Q Learners are typically 2-dimensional matrices of reward. Given a state you have a vector of actions that result in a known reward. The course of
action for that state is chosen using a nonlinear evaluation like Max or Min, depending on what your reward function does. The traditional limits of the Q learner
are constrainted state management. Being a 2-D array of rewards, the state index is a 1-D array of indices that map to a state. This can quickly run out of space in memory
and computability.
With the HyperQ you no longer have that single dimension of index lookup. The Q engine does the mapping for you so that you can give it any number of elements for your
state. In the real world of applied machine learning the agents will have telemetry vectors that describe the state. These vectors can be used as the state for the
HyperQ learner without having to reduce their fidelity in a hash/compression algorithm for doing the state mapping.
This algorithm for Q learning does not require a neural network or expensive GPU hardware. Your CPU is the only tool you need, and a bunch of memory. This means less power during evaluation
and less power during training.

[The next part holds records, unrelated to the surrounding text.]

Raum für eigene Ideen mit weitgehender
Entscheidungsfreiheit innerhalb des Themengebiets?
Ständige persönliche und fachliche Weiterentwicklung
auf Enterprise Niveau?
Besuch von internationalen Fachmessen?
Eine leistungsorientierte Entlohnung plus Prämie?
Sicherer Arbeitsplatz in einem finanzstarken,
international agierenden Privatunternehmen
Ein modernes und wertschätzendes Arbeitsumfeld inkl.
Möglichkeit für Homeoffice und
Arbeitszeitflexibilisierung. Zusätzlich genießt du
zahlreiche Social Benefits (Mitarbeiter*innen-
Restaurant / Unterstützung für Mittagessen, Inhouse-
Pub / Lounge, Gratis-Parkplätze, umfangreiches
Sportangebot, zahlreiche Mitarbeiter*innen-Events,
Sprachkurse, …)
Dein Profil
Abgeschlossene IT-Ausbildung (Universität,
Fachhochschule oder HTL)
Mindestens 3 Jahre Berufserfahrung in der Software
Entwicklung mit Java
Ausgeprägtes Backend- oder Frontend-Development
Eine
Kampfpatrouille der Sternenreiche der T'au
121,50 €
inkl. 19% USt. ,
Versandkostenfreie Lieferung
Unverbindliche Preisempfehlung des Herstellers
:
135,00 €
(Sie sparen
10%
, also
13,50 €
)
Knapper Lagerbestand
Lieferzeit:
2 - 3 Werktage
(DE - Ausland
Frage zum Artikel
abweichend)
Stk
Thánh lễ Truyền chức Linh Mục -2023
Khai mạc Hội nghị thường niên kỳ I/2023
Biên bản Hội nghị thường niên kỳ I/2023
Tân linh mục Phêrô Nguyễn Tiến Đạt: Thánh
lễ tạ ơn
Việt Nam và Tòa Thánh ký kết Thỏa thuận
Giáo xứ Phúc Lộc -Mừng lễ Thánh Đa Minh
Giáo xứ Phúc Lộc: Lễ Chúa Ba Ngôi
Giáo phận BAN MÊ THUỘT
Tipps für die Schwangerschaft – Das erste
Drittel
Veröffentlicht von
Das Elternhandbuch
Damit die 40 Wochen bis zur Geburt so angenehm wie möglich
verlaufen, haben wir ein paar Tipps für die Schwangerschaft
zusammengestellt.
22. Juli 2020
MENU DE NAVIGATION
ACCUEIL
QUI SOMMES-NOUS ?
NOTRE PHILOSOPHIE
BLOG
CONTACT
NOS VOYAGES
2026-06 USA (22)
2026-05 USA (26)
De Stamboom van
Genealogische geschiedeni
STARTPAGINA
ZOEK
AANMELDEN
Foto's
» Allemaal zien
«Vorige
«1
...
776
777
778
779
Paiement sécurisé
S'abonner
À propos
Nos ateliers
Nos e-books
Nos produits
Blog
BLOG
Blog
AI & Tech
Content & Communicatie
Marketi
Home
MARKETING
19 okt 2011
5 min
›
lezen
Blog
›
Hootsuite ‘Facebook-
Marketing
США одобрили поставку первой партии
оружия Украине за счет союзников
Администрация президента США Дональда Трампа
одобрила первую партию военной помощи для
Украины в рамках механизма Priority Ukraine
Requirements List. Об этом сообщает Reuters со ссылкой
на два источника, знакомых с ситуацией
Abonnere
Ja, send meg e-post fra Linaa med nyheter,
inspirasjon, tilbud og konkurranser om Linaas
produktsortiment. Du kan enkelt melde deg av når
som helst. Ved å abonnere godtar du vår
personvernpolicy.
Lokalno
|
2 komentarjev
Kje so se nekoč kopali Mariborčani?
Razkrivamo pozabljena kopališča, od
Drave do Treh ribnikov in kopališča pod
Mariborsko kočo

A CPU based solution/trainer is significantly less power hungry than any GPU based solution.
We've applied this learner to a variety of problems, including the original Atari LEM game and the GYM.Net Lunar Lander game. Raw telemetry was used to solve
the problems (not the 2D raster) and have been repeatedly successful. Read our white paper on the solution and its algorithm to learn more about the tool. Other
games we've applied it to are Hunt The Wumpus, Artillery, Rocket2, and Mine Sweeper.